* Start PAGE EXTRACT *

Campus Conversations

So we beat Williams, and obviously the only method to adequately display our glee was to tear down the goal posts. That’ll show those cocky Williams players! Damn, we just ruined our own field. But no matter! We have an entire year until next season, and as no shards of metal managed to impale anyone as the posts hit the ground, it was an all-around good time, as most can attest. Except for maybe Scott Foster ’01, who said, “I was having a great time until the post I was hanging on fell on top of me.”

There was a surge of Amherst testosterone as people rushed to demolish the goal posts after the last whistle, but a good number of equally spirited men and women were out of commission, owing to heavy drinking since 10 a.m. of the numerous tailgates that lined the field serving everything from hot chocolate spiked with peppermint schnapps (delicious) to ice cold Natty lite (gross).

“I would have helped out but I was too incoherent at the time,” said Suli Jenkins ’03.

Thanks to the enthusiastic levelers, Amherst football players took away souvenirs of their historic win in the form of the most precious of metals: scrap metal. These innovative scrap metal hoarders are the true heroes.

Munchie Masterpieces

Remember when you were a kid and your mom yelled at you for turning your mashed potatoes into volcanoes, making gravy blast out of them, splattering all over the tablecloth and getting into people’s water glasses? Me neither.

But apparently, it’s something that other kids did. And in an attempt to recapture a sense of childhood whimsy, students gathered in the Campus Center atrium on Thursday afternoon to play with food. For her Marsh house project, Jen Kaufman ’03E provided a book with photographs for the regressing artists to use as a guide as they transformed fruits and veggies into animals and other objects of art.

* End PAGE EXTRACT *

TASK REQUIREMENTS:
Rewrite the campus column from "But apparently, it’s" to "objects of art.", replacing "veggies" with "vegetables".

* Start DATA RECORDS *

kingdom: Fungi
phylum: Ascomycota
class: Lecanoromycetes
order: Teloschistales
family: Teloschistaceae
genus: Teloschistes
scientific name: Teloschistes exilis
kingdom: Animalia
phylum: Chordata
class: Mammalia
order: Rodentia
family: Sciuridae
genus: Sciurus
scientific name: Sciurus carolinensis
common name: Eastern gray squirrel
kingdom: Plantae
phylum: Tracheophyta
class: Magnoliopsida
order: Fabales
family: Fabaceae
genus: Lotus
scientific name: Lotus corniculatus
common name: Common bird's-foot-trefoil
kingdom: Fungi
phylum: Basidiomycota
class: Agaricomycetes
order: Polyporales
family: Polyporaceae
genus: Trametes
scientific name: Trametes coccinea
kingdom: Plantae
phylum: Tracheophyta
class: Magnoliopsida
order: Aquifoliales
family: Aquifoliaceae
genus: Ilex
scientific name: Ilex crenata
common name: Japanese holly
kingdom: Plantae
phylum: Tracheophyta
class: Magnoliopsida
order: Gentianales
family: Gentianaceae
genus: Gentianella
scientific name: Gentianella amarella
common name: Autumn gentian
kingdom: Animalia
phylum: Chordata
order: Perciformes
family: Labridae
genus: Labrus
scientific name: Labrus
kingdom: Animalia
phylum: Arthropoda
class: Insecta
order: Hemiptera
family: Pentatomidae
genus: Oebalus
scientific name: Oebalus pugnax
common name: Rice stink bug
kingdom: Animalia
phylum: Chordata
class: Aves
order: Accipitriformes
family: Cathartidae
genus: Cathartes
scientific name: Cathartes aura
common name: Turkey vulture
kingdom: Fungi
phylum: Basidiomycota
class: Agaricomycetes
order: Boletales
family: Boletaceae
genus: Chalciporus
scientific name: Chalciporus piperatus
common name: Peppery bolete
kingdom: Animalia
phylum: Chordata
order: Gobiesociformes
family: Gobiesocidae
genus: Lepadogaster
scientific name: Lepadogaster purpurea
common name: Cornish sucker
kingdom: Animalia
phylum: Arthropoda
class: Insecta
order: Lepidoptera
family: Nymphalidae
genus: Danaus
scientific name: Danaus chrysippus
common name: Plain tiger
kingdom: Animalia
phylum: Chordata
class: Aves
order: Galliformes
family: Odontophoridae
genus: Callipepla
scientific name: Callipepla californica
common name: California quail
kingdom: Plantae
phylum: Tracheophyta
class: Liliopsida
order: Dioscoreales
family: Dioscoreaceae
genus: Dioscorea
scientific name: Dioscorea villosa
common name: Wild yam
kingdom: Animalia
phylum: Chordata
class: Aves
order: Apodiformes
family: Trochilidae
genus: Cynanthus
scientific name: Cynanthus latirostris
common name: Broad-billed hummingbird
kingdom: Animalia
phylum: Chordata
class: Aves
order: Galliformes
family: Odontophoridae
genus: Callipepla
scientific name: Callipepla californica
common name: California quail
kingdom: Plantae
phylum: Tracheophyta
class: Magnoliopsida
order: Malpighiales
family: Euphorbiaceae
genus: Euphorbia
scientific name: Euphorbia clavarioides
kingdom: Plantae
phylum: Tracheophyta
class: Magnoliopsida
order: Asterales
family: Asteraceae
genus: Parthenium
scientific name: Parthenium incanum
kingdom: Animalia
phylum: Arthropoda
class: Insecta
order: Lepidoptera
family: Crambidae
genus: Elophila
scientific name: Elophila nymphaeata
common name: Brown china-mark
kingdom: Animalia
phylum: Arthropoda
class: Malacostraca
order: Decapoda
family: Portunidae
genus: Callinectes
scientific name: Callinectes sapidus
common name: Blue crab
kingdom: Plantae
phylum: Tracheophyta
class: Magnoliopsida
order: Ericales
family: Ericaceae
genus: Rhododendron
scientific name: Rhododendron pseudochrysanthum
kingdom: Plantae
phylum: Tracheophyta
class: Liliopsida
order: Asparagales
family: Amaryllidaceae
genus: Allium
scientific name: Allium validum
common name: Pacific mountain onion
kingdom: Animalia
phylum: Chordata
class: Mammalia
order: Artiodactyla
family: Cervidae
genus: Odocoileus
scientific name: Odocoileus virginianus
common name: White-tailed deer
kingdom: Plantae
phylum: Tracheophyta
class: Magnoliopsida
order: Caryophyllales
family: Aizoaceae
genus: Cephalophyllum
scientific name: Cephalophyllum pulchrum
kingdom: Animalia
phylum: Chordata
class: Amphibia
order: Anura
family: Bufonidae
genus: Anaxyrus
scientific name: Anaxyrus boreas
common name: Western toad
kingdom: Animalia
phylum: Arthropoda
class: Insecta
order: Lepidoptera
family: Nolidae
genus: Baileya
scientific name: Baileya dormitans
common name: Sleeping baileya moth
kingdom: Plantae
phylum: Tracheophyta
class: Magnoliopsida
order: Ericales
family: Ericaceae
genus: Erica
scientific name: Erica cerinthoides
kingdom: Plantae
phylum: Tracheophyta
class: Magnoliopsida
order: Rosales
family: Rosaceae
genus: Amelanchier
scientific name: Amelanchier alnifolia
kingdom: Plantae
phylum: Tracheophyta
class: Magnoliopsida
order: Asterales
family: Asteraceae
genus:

* End DATA RECORDS *

WORKED SOLUTION:
But apparently, it’s something that other kids did. And in an attempt to recapture a sense of childhood whimsy, students gathered in the Campus Center atrium on Thursday afternoon to play with food. For her Marsh house project, Jen Kaufman ’03E provided a book with photographs for the regressing artists to use as a guide as they transformed fruits and vegetables into animals and other objects of art.